- [Data for analysis]
============================================================
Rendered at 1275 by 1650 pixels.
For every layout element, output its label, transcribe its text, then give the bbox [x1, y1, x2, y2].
============================================================
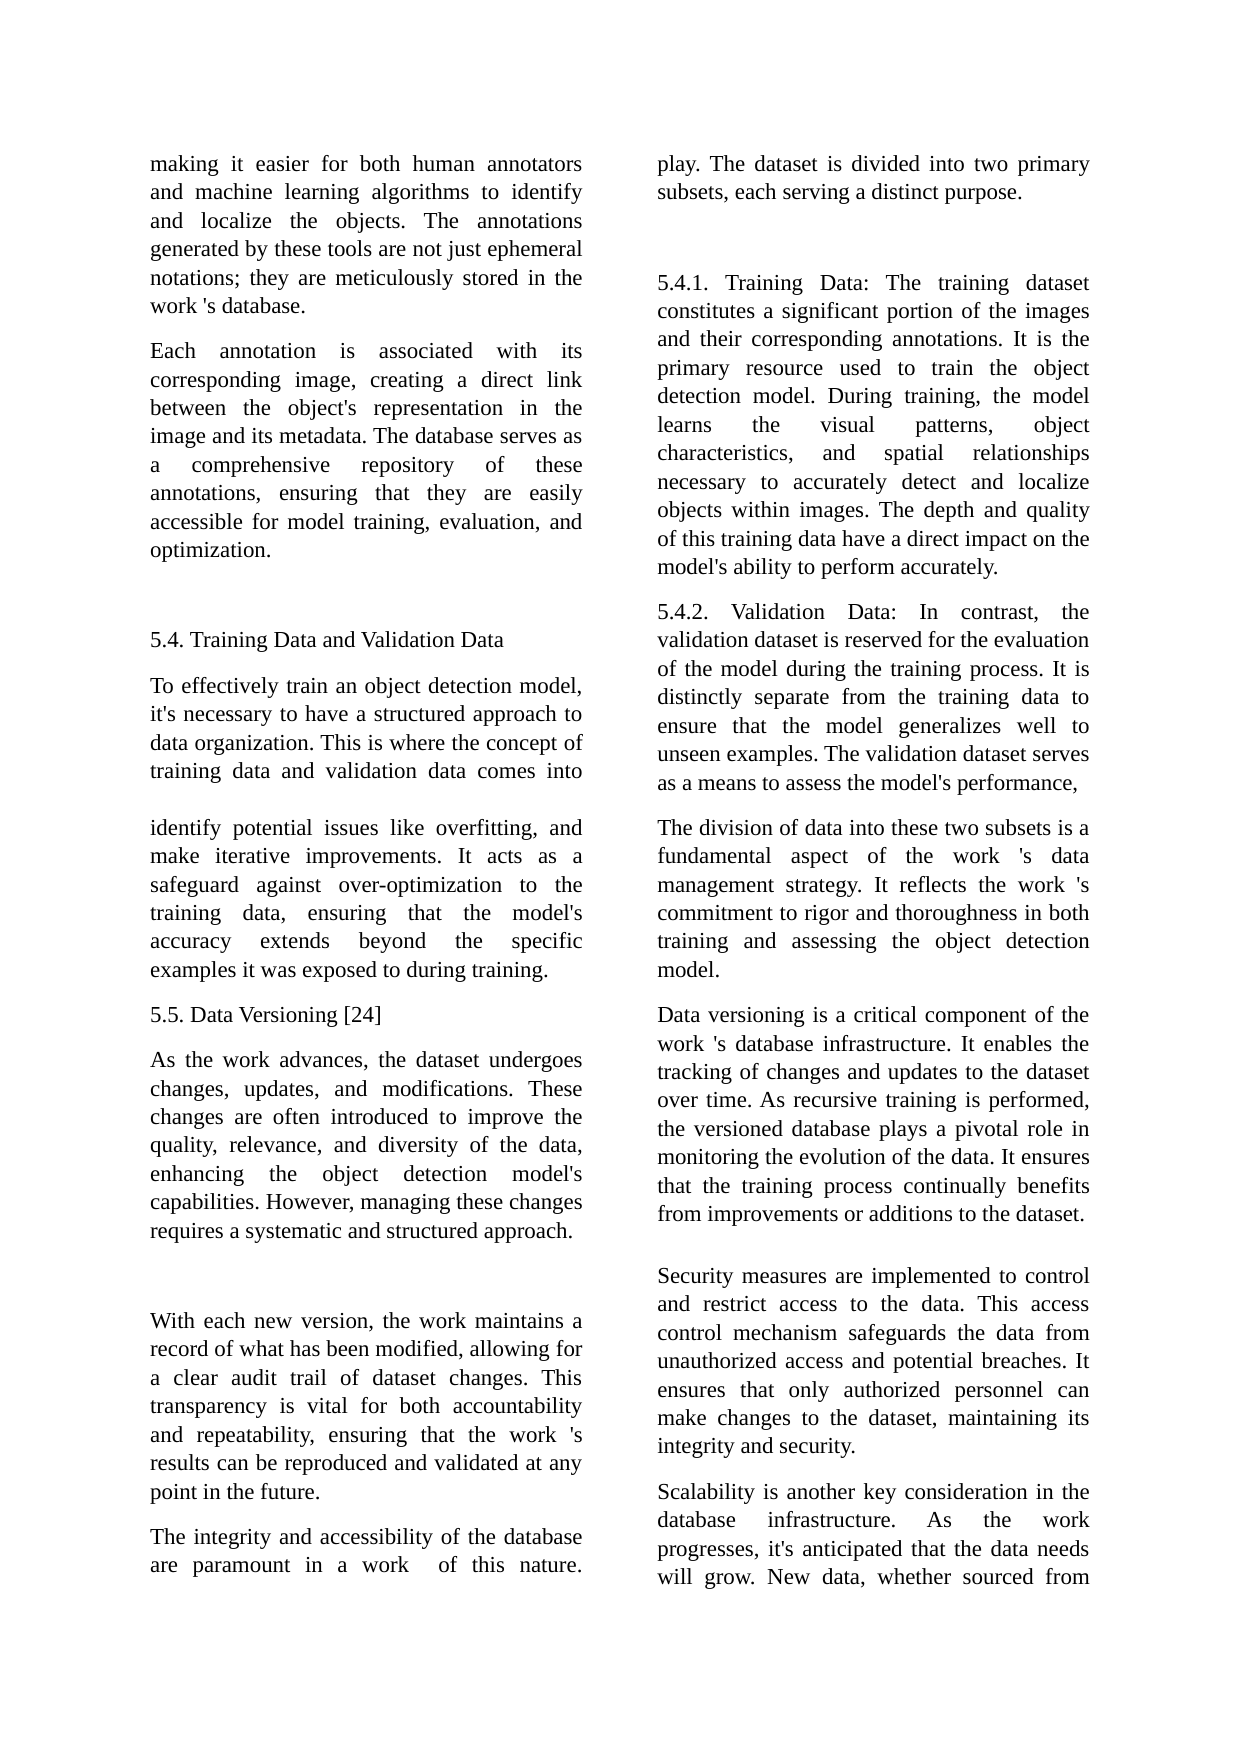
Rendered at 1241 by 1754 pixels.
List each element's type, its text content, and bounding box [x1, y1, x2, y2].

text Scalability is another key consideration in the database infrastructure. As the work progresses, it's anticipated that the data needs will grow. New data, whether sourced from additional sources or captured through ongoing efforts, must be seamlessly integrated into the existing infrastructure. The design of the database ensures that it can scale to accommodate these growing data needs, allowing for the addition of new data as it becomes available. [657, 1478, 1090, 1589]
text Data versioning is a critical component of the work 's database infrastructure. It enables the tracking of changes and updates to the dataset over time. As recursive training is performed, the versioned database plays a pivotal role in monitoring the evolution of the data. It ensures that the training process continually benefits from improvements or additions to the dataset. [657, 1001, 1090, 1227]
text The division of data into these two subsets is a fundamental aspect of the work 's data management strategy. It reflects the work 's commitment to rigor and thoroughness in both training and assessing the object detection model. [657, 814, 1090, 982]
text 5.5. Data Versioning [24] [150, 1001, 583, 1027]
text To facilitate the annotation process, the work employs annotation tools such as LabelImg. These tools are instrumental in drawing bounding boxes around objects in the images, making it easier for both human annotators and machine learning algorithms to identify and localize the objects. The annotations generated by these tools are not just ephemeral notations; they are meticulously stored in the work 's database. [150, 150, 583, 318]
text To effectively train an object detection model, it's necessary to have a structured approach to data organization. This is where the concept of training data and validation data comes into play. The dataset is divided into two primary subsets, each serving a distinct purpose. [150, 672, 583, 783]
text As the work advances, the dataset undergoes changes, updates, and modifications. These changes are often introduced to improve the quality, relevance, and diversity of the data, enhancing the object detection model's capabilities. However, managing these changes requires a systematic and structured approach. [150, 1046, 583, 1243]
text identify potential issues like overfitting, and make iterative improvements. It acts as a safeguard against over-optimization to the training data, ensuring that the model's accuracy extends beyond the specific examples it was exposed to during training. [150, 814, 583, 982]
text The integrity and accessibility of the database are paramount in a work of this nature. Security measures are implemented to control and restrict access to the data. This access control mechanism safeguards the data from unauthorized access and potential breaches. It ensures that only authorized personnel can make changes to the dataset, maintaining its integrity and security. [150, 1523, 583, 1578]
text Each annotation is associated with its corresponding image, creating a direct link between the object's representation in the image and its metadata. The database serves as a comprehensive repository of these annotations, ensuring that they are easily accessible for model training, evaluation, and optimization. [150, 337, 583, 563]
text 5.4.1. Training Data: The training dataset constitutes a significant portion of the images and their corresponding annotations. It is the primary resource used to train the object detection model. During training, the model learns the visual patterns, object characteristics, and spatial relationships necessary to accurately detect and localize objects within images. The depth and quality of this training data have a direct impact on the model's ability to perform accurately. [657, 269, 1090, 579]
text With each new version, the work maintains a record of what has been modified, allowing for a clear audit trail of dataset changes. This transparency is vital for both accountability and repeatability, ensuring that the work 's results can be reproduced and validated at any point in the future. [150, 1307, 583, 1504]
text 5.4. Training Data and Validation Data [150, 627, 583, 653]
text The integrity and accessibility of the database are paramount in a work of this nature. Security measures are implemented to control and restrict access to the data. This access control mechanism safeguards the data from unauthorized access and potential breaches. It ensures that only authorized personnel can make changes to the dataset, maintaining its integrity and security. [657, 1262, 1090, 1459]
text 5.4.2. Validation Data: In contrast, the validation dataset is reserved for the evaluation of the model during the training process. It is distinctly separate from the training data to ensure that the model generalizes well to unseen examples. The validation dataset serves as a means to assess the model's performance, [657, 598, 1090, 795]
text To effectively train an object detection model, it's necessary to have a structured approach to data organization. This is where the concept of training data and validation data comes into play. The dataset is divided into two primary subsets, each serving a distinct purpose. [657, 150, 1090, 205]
============================================================
- [Your task] Across the data, tally the lines containing "Rendered" and give back the number alone.

- [Your solution] 2